Sukorejo, Bojonegoro

BOJONEGORO – Rangkaian Musyawarah Anak Cabang (Musancab) DPAC PKB se-Kabupaten Bojonegoro berlanjut ke Zona 2. Kegiatan digelar di Pondok Pesantren Nurul Falah, Desa Sumbertlaseh, Kecamatan Dander, Kabupaten Bojonegoro, Sabtu siang (22/8/2026).

Musancab Zona 2 diikuti pengurus DPAC dan DPRt dari tujuh kecamatan, yakni Bojonegoro, Dander, Trucuk, Kapas, Sugihwaras, Kedungadem, dan Sukosewu.

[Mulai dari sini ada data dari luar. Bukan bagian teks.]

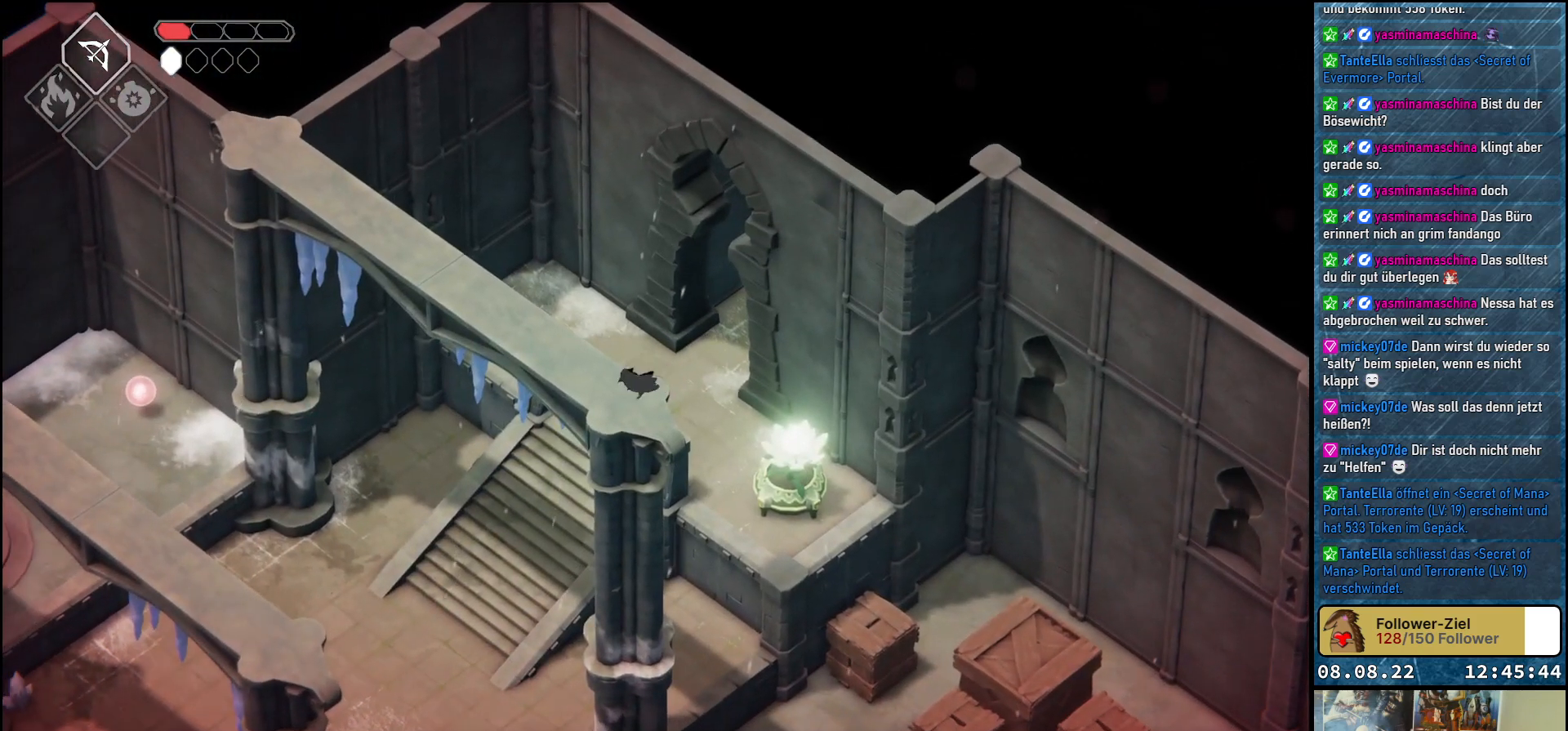
{"buttons": [], "left_stick": "down-right", "right_stick": "center", "events": [[83, "left_stick", "down-right"]]}
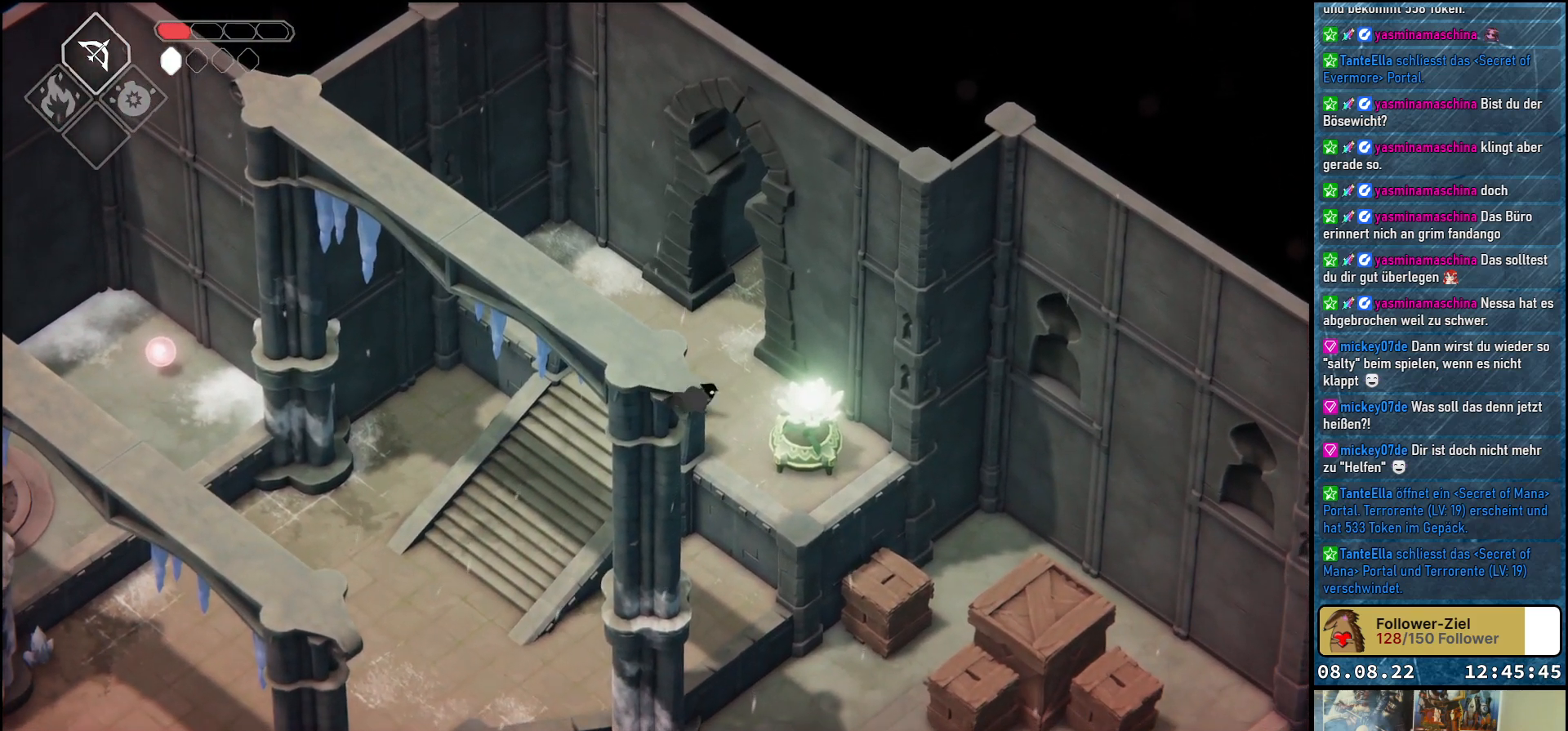
{"buttons": [], "left_stick": "center", "right_stick": "center", "events": [[150, "left_stick", "center"], [333, "Y", "down"], [450, "Y", "up"]]}
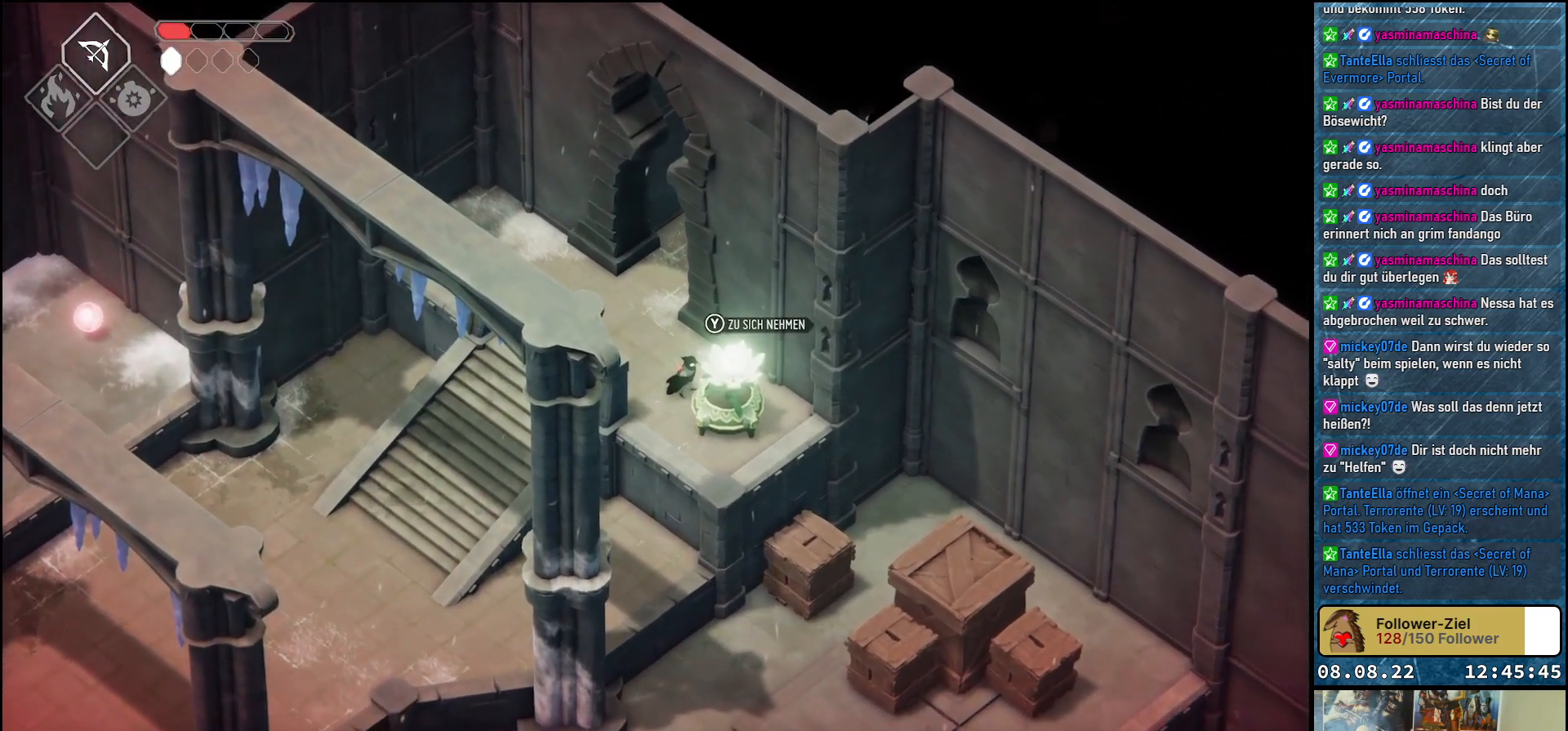
{"buttons": [], "left_stick": "left", "right_stick": "center", "events": [[283, "left_stick", "left"]]}
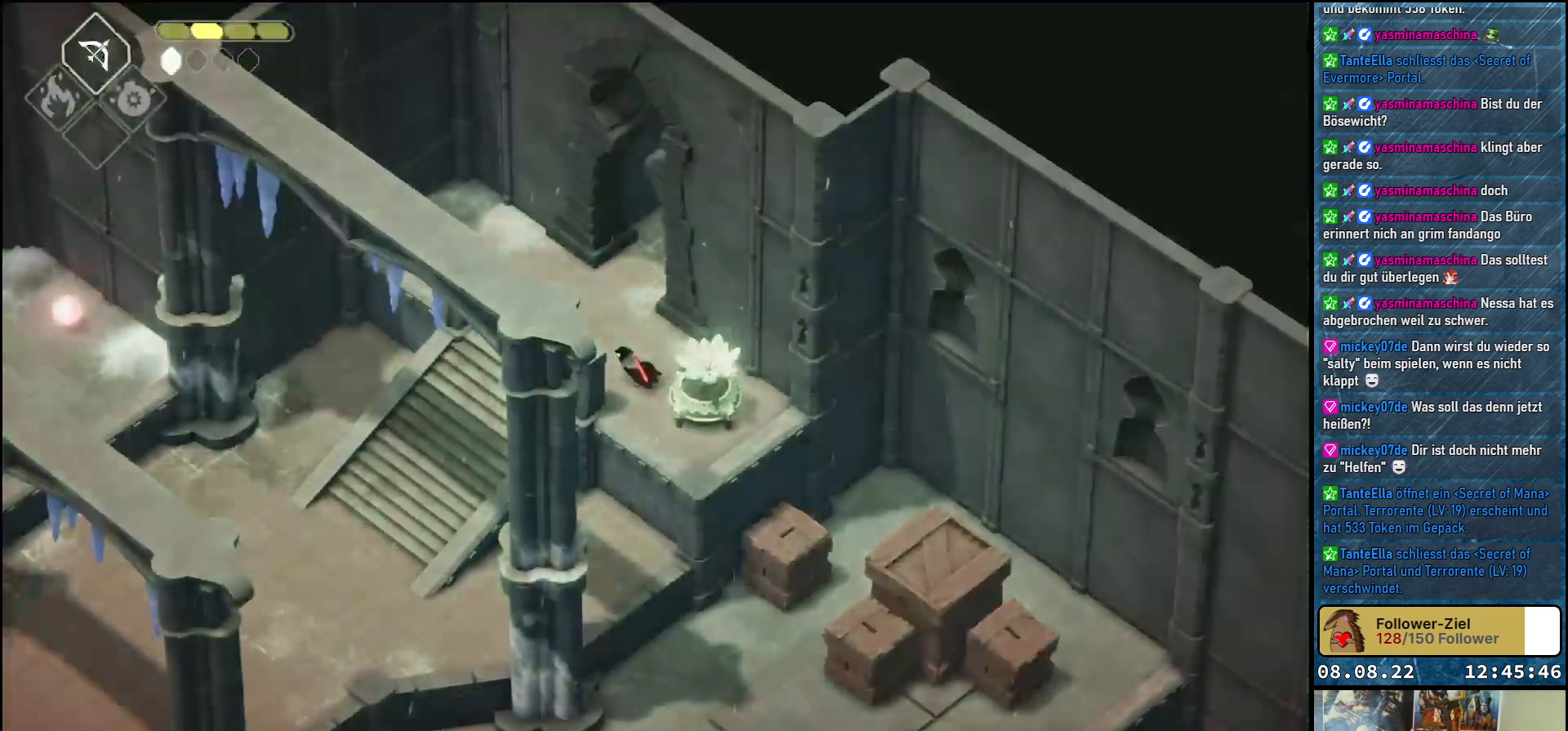
{"buttons": [], "left_stick": "down", "right_stick": "center", "events": [[150, "left_stick", "down-left"], [367, "A", "down"], [467, "left_stick", "down"], [500, "A", "up"]]}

Sejumlah Anggota Fraksi PKB DPRD Kabupaten Bojonegoro juga turut hadir dalam kegiatan tersebut.

Dalam sambutannya, Sutikno selaku Ketua Tim Pendamping Pembentukan Kepengurusan (TPPK) Kabupaten Bojonegoro mengatakan Musancab menjadi bagian penting dalam proses penguatan organisasi PKB hingga tingkat kecamatan dan desa.

“Musancab ini bukan hanya soal menyusun atau membentuk kepengurusan. Yang lebih penting adalah bagaimana setelah Musancab ini seluruh pengurus bisa semakin kompak, aktif, dan menjalankan organisasi dengan baik di wilayahnya masing-masing,” kata Sutikno.

Ia juga mengajak seluruh peserta mengikuti setiap tahapan Musancab dengan semangat kebersamaan dan musyawarah.

“Kita ingin proses ini berjalan dengan baik dan penuh kekeluargaan. Apa pun yang dibahas dalam Musancab harus bermuara pada satu tujuan, yaitu membuat organisasi PKB semakin kuat,” ujarnya.

Sementara itu, Ketua DPC PKB Bojonegoro Fauzan Fuadi menekankan pentingnya peran DPAC dan DPRt sebagai ujung tombak partai yang bersentuhan langsung dengan masyarakat.

Menurut Fauzan Fuadi, kekuatan organisasi tidak cukup hanya dibangun di tingkat kabupaten. Struktur di tingkat kecamatan hingga desa juga harus aktif bergerak dan hadir di tengah masyarakat.

“PKB akan kuat kalau strukturnya juga kuat. DPAC dan DPRt adalah bagian yang paling dekat dengan masyarakat. Karena itu, pengurus harus kompak, komunikasinya jalan, dan terus hadir di tengah masyarakat,” ujarnya.

Ia berharap Musancab tidak berhenti pada terbentuknya kepengurusan, tetapi dilanjutkan dengan kerja organisasi yang nyata di masing-masing wilayah.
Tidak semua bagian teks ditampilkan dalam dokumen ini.